(TEXTO DEL EJERCICIO)
En ese momento vivía en la calle Miramar cuando un grupo intentó robar un camión de Coca Cola que estaba haciendo un reparto. Luis jugaba a las bolitas en la esquina y empezó a escuchar los disparos. Se asomó para ver y despertó horas después, en el hospital.
Empezó a consumir a los 15. Primero, marihuana, después, cocaína. Algo que arrancó con un fin recreativo, se convirtió en una rutina de todos los días. “Una vez estuve diez días sin dormir, no solo consumiendo, sino comprando y vendiendo. Eso duró poco: andaba con dos armas en la cintura y chaleco antibalas. Consumía mucho. Me iba de mi casa y no aparecía. En los barrios de la zona la droga se consigue como un par de zapatillas, después se prepara y distribuye acá”, detalla. La modalidad era la misma entonces que hoy: la cocaína llega “de afuera”, de la periferia. Los transas la fraccionan y reparten a los “esquineros” que la comercializan en los pasillos, y que también son consumidores: la venta de droga se paga con más droga.
Luis era un adolescente cuando se empezó a juntar con personas más grandes y comenzó a robar en estaciones de servicio, supermercados, casas particulares. Y la lista sigue. Tenía que tener droga siempre al alcance de la mano “para estar tranquilo”. Para eso, necesitaba efectivo. Pasaba días encerrado en una casilla escondida, consumiendo, lejos de su familia. Con el delito vino la cárcel. Estuvo 12 años preso por robos y enfrentamientos con la autoridad. “Salir con el arma en la cintura era como tener la billetera en el bolsillo e ir trabajar: era normal”, señala.

(PREGUNTAS DEL EJERCICIO)
• a. ¿En qué tipos de lugares empezó a robar Luis de adolescente, según el relato sobre Luis? Enuméralos todos.
• b. Según el relato sobre Luis, ¿por qué necesitaba Luis dinero en efectivo?
• c. Continúa el relato sobre Luis a partir de su última oración.

(Datos registrados)
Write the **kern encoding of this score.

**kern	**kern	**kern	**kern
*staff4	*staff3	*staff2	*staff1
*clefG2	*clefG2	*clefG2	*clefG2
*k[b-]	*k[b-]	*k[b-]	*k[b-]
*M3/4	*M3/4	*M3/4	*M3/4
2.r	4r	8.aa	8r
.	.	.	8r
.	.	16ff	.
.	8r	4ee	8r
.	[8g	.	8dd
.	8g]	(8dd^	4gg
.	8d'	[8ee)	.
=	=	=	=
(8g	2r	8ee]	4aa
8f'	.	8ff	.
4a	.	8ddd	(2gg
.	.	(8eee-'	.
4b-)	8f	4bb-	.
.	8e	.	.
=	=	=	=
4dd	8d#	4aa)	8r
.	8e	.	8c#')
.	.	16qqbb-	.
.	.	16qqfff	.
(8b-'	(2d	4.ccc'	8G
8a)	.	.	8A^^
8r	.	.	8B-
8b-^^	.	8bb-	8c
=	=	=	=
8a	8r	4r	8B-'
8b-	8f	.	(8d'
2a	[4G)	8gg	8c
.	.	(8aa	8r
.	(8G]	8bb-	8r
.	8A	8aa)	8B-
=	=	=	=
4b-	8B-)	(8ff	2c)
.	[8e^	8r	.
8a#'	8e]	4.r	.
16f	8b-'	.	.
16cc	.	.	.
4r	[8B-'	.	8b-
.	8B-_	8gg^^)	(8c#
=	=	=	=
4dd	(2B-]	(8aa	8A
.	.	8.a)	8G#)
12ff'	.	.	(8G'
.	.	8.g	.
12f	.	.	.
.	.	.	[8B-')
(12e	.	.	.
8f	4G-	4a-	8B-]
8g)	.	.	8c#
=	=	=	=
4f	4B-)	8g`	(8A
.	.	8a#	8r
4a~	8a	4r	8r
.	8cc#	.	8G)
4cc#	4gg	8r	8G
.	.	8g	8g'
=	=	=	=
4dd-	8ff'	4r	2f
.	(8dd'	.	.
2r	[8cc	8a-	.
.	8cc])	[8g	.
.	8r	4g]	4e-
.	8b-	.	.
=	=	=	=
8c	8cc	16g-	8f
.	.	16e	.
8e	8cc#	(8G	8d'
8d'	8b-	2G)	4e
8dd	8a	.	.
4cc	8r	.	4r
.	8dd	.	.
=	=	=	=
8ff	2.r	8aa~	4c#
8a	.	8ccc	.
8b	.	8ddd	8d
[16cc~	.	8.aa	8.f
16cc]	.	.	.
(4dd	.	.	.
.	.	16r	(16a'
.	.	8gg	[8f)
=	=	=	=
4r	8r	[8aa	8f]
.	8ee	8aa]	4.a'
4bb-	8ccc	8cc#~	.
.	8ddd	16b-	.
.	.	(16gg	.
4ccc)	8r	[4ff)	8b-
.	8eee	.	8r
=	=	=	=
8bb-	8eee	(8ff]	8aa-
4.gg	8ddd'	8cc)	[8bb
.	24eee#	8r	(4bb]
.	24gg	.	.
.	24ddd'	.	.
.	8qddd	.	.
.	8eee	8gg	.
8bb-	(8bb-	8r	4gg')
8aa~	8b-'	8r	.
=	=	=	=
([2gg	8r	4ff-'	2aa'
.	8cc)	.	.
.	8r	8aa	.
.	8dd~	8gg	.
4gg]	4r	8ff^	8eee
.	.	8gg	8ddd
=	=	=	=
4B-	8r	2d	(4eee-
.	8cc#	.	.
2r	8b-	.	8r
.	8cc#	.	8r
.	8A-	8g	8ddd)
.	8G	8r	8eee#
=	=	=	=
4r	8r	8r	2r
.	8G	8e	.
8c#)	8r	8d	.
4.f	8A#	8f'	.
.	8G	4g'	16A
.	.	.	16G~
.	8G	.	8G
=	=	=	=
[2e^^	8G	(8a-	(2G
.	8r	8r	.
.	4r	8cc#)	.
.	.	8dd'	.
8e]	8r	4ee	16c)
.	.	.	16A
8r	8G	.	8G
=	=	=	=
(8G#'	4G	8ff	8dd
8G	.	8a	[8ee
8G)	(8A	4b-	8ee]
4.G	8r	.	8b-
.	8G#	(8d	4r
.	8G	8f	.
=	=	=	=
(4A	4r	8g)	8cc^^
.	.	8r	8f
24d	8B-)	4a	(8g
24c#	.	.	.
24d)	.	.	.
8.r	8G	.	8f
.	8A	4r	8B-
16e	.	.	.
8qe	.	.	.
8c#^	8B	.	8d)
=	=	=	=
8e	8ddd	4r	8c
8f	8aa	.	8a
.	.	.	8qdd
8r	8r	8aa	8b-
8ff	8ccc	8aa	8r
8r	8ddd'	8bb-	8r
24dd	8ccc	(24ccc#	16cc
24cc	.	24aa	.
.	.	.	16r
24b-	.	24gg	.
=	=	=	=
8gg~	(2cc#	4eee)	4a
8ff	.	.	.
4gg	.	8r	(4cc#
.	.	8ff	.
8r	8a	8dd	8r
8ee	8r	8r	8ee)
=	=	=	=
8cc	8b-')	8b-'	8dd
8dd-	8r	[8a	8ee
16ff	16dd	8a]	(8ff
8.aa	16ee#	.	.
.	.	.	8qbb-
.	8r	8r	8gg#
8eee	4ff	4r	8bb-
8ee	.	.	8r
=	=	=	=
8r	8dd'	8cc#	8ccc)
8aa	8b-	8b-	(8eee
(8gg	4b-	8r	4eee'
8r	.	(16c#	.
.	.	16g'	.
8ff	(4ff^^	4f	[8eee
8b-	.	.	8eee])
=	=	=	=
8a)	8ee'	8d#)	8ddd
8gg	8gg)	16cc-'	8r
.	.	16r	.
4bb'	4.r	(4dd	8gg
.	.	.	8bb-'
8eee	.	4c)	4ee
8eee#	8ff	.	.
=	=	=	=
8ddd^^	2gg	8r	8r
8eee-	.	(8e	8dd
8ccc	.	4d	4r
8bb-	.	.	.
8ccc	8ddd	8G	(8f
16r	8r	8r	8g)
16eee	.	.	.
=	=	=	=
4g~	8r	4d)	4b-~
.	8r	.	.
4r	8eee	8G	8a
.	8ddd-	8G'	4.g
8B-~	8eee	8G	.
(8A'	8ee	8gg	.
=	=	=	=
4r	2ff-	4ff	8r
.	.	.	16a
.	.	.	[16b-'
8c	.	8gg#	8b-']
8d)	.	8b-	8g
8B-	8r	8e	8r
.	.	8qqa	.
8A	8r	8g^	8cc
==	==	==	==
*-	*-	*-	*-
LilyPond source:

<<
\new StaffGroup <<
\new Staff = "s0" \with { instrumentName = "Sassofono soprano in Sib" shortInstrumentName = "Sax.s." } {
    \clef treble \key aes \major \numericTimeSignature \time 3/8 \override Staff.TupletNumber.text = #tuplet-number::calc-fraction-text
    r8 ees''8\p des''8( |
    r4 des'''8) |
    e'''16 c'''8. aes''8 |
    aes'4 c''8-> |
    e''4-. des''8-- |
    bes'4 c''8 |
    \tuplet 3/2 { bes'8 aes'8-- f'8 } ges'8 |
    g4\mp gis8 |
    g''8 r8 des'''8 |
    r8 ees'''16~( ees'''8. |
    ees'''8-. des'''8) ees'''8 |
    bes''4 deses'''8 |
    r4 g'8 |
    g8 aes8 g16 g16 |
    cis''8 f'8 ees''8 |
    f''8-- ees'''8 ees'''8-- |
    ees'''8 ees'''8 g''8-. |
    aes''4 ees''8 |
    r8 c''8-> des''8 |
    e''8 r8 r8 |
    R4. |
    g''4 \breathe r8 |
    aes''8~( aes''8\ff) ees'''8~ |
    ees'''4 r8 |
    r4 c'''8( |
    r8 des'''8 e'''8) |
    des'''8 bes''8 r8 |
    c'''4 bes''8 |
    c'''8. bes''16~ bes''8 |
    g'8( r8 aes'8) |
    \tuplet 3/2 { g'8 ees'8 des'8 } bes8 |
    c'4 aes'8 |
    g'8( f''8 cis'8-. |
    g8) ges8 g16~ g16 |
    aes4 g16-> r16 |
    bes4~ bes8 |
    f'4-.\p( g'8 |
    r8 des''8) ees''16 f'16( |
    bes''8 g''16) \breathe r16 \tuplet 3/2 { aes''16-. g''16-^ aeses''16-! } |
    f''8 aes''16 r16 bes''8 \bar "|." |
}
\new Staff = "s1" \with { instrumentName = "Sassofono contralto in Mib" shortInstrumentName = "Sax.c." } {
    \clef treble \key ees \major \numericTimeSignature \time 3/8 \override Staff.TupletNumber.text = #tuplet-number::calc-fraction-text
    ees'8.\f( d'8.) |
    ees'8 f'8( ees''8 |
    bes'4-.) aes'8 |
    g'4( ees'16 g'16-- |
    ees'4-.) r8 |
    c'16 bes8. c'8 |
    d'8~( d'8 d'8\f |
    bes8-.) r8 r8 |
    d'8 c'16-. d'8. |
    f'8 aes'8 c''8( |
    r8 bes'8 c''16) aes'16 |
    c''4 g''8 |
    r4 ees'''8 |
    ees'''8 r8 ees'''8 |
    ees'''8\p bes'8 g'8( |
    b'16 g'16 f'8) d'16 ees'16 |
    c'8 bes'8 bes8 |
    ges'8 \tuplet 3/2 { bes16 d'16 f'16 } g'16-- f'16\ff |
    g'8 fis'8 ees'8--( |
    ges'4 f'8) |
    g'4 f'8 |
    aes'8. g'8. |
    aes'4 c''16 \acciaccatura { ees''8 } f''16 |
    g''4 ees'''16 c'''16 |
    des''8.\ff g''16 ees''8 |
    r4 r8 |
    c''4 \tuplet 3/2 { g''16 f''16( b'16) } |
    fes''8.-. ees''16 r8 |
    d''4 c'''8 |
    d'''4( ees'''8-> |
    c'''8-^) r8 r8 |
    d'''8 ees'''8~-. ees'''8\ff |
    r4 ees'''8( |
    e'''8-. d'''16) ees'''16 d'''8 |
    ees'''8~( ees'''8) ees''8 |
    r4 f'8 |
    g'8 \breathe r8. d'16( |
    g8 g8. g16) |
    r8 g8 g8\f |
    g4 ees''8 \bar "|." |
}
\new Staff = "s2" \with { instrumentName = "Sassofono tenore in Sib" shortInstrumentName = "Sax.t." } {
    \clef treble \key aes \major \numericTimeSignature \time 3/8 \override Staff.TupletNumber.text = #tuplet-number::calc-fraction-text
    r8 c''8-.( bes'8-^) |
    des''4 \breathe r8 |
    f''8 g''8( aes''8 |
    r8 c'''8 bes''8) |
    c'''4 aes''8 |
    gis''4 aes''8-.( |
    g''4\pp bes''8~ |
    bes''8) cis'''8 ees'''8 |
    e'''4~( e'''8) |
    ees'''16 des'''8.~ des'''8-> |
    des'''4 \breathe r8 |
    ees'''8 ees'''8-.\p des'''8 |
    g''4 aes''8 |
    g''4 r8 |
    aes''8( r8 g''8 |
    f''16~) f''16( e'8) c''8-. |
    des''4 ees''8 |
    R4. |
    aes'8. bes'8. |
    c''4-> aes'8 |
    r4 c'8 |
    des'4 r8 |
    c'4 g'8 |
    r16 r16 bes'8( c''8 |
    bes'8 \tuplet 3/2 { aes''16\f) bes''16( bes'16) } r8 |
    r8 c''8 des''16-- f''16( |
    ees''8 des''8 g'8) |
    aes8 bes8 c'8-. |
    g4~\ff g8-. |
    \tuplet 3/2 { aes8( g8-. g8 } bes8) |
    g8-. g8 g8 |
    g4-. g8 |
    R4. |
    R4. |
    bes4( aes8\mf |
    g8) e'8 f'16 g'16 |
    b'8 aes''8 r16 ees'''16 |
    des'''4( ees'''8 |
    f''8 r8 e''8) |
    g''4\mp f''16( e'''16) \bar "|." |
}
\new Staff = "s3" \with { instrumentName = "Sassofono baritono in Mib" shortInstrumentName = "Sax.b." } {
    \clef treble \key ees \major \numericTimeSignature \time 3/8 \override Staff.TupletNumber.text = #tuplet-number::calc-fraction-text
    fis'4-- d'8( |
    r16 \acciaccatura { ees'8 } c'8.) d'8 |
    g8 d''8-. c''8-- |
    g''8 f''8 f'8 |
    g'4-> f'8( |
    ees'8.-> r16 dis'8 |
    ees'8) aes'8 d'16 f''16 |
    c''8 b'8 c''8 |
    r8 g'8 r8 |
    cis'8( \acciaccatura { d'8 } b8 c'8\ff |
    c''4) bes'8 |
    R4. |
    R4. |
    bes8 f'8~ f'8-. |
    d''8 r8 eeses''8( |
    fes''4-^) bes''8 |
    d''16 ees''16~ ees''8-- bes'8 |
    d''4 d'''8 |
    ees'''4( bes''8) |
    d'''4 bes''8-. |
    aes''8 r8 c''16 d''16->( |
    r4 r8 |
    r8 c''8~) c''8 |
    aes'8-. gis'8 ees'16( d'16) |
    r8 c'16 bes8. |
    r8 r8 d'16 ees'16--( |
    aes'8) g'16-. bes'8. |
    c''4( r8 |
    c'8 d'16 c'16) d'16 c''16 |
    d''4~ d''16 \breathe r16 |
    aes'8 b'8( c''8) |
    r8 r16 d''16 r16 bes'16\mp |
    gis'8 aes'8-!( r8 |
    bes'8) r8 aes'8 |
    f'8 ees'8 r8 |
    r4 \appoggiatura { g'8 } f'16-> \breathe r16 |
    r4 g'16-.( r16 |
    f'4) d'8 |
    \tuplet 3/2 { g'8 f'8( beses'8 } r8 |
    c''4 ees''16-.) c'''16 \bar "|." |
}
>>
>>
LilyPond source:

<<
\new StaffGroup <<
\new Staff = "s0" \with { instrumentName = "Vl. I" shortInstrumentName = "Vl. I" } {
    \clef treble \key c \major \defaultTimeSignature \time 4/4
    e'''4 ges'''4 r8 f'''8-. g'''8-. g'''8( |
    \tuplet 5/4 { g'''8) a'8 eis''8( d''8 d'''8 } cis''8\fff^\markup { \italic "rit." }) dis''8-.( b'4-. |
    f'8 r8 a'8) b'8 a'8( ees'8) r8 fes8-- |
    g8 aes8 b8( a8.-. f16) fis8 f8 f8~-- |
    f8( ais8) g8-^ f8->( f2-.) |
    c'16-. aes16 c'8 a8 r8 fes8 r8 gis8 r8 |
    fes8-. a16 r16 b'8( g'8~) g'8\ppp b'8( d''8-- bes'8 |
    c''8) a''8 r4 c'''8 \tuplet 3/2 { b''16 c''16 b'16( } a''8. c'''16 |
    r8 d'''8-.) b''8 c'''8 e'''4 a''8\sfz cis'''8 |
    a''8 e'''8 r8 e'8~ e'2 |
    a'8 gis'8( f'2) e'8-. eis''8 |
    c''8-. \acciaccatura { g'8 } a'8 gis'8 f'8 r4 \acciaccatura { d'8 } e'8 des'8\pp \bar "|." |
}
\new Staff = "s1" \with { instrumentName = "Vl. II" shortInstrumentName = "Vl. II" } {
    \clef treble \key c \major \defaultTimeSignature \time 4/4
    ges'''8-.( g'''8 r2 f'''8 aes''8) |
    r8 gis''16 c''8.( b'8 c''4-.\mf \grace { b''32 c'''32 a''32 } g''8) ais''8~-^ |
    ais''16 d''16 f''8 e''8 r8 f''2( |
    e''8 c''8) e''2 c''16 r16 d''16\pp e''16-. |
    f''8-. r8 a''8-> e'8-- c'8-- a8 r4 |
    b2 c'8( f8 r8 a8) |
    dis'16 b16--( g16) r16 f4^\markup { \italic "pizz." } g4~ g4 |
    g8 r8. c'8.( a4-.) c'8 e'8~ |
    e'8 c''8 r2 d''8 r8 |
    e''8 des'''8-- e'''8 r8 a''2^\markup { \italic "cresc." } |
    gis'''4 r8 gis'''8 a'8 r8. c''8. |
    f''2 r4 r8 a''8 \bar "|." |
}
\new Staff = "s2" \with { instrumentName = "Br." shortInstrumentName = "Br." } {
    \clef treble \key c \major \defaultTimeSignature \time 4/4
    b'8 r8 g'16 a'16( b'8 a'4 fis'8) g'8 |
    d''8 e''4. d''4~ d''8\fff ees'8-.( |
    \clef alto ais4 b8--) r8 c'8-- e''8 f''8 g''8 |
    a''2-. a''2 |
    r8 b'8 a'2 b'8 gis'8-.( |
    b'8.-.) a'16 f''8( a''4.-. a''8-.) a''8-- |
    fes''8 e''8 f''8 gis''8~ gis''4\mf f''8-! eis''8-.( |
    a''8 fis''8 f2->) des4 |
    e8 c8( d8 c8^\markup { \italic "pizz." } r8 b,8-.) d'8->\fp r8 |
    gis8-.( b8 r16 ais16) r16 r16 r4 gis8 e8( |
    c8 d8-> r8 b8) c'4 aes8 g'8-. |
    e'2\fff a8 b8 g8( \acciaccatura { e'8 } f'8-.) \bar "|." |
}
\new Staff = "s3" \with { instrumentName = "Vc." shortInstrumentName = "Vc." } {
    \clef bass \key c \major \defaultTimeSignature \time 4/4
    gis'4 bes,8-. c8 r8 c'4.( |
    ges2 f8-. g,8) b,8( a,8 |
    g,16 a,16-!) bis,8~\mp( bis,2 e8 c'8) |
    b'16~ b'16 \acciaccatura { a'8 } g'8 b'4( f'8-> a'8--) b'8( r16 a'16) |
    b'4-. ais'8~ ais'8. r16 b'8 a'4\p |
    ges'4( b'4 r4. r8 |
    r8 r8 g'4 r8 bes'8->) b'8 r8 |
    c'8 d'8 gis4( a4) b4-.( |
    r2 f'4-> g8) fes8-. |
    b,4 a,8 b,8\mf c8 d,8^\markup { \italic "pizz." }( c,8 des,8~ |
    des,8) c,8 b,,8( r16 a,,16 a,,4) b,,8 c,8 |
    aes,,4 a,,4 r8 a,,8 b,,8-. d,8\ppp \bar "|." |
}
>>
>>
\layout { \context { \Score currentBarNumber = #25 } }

(RESPUESTAS DEL EJERCICIO)
• a. Estaciones de servicio, supermercados y casas particulares.

• b. Tenía que tener droga siempre al alcance de la mano "para estar tranquilo". Para conseguirla necesitaba efectivo.

• c.
Cambio de vida
Pero todo eso, para Luis quedó atrás. Hace cinco años que está “limpio” y que integra la iglesia evangélica Ministerios Jesucristo es Amor (MJA), a la que llegó una vez que cumplió su condena, de la mano de su esposa, Romina. Tienen siete hijos (el mayor, de 15) y un octavo en camino. Ser parte de esa congregación, asegura, le cambió la vida, y se propone que su historia sirva como ejemplo para otros. Los pibes lo escuchan porque conocen su historia: saben que lo de Luis no es de la boca para afuera.
MJA, cuyos pastores generales son el matrimonio de Adrian y Ariana Juniors, está hace 30 años en San Martín y desde hace 27 tiene una presencia sostenida en Puerta 8. Allí son miembros activos de la congregación unas 30 familias, más otras que participan de las actividades de forma más o menos esporádica. Entre quienes concurren al merendero y comedor, talleres, espacios recreativos, entre otros, hay muchas niñas y niños.
Josefina y Diego Romano, los pastores abocados al trabajo en Puerta 8, explican que en lo que respecta a las adicciones, están centrados en la prevención y en el acompañamiento de las familias. Señalan que en los últimos dos años la problemática se recrudeció. Durante la cuarentena, tuvieron que pedirles a un grupo de jóvenes que estaban vendiendo droga en el pasillo del templo que se fueran. Cada vez que llegaban, había cola para comprar. La mayoría eran jóvenes.
Mientras camina por el barrio, Luis se cruza con Daniela, una vecina cuyo marido, Walter, estuvo dos veces a punto de morir por consumir la droga adulterada. Su historia salió en los medios. “Es muy difícil para las personas que lograron salir de las adicciones y vuelven al barrio, porque se encuentran nuevamente con todo eso: la droga está a la vuelta de la esquina”, señala Ariana, que además de pastora es abogada.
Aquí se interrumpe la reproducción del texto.